__EXERCISES TO COMPLETE__:
[1] Reproduce the stretch of the passage on belief pile-ups and strip-downs from "By following an" through "with contradictory content.".
[2] In the passage on belief pile-ups and strip-downs, what two things does rationally believing that J is a duck entail?

In contrast to an experience pile-up, we may rationally believe that J is a duck-head drawing and a rabbit-head drawing at the same time.4 In contrast to an experience strip-down, we may rationally believe that J is something completely independent of any and all available impressions. So, experience pile-ups and strip-downs are not available to us, but belief pile-ups and strip-downs are indeed available to us, and said beliefs, I argue, are rationally held.

A belief pile-up can be phrased so that the belief has contradictory content. If rationally believing that J is a drawing of a duck-head entails believing that J is not a rabbit-head drawing, then our rational belief that J is duck and rabbit has contradictory content. Since in believing J is both, we believe that J is simultaneously a rabbit and not a rabbit drawing. Now, a belief pile-up can also be phrased in a different manner.

Instead of saying that we believe J to be simultaneously duck and not- duck when we believe J is duck and rabbit, we could state alternatively that we believe and not believe simultaneously that J is a drawing of a duck-head. Under this phrasing, our belief is contradictory when we believe that J is both a duck and a rabbit drawing.

In summary, when we believe that J is both duck and rabbit (i.e. when we have a belief pile-up), it could be said that our belief has contradictory content or that our belief itself is contradictory. This depends on what is negated by each conjunct. For example, rationally believing that J is a duck entails that we do not believe J is a rabbit; it also entails that we believe J is not a rabbit.

By following an analogous procedure, similar conclusions are reached concerning the issue of belief strip-downs. That is, our belief that J is something independent of any and all impressions (i.e. a belief strip- down) is a contradictory belief or a belief with contradictory content.

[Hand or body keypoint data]

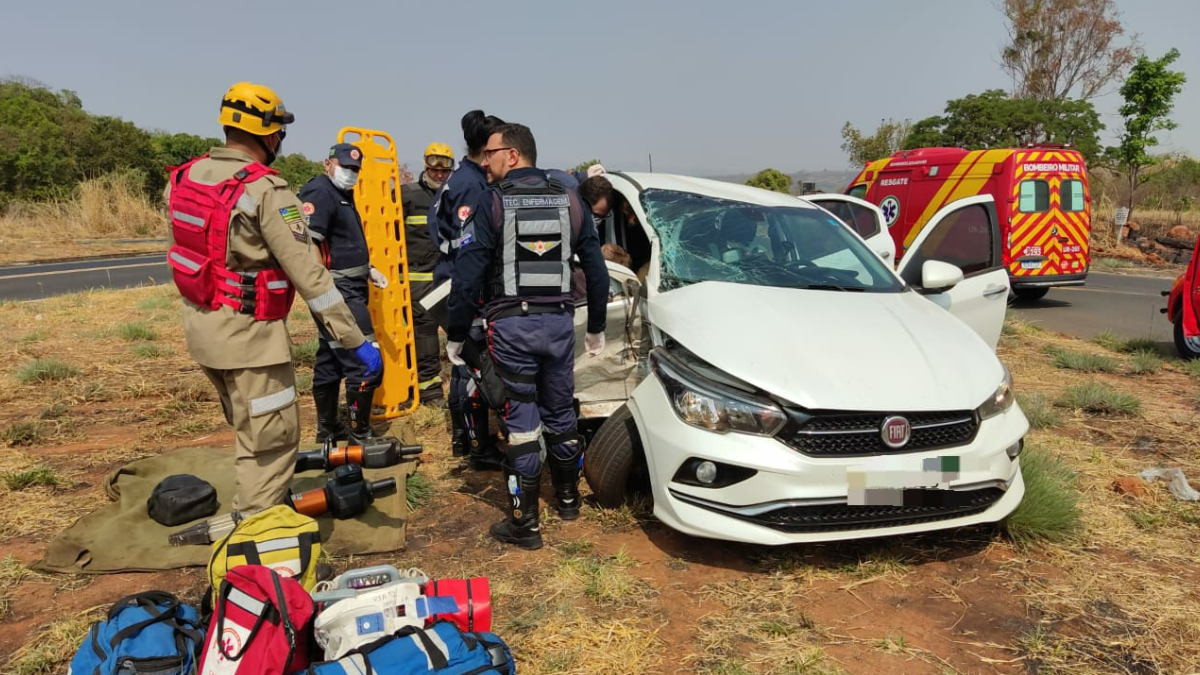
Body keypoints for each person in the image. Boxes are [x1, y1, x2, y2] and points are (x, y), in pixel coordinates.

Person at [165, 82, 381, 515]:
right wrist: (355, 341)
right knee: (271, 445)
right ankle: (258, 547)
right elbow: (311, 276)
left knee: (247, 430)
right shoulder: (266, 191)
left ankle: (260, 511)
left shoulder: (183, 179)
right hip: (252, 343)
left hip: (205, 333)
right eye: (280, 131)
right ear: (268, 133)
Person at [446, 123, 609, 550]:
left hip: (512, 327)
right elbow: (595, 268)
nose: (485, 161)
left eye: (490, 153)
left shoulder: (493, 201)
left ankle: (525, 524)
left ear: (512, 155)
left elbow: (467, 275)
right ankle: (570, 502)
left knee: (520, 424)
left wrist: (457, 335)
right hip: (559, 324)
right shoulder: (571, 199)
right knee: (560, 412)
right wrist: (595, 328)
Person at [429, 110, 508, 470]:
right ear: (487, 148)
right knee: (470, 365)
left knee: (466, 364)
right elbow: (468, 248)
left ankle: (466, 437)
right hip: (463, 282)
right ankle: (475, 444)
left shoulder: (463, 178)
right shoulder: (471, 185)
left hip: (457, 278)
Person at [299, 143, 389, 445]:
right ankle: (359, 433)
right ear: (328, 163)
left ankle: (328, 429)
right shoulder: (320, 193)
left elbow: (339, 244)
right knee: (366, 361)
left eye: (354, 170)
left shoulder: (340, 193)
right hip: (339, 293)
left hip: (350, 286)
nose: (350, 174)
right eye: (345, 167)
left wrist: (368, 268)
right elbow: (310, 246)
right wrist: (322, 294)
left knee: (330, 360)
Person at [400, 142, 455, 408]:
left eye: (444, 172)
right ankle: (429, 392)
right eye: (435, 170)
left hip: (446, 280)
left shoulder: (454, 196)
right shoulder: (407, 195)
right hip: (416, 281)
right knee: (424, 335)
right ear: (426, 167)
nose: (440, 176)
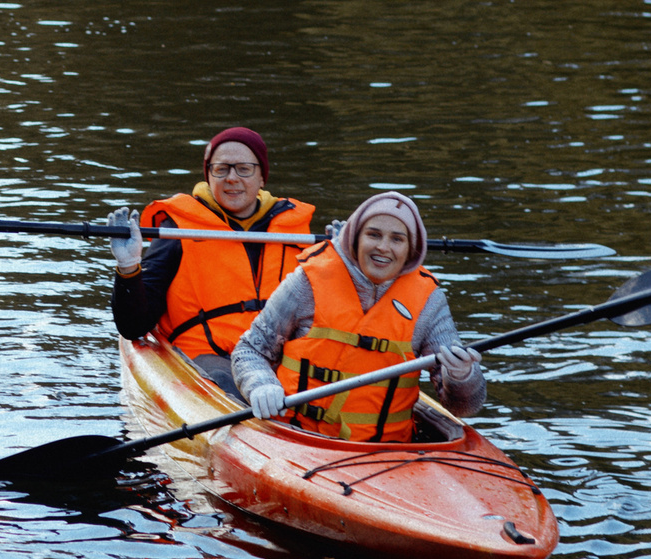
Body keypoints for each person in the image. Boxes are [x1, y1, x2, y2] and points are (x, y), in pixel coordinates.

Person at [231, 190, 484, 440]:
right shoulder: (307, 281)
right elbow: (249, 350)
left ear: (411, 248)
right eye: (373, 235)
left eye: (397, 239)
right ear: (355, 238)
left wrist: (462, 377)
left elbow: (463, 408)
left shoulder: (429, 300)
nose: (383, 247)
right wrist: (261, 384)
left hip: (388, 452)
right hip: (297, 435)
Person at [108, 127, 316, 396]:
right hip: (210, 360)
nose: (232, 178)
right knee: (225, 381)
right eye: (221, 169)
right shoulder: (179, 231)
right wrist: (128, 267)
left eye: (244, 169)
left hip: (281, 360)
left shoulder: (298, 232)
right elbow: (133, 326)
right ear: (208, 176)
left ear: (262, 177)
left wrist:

__EXPECTED OUTPUTS__:
[1]
By following an analogous procedure, similar conclusions are reached concerning the issue of belief strip-downs. That is, our belief that J is something independent of any and all impressions (i.e. a belief strip- down) is a contradictory belief or a belief with contradictory content.

[2] It entails that we do not believe J is a rabbit, and also that we believe J is not a rabbit.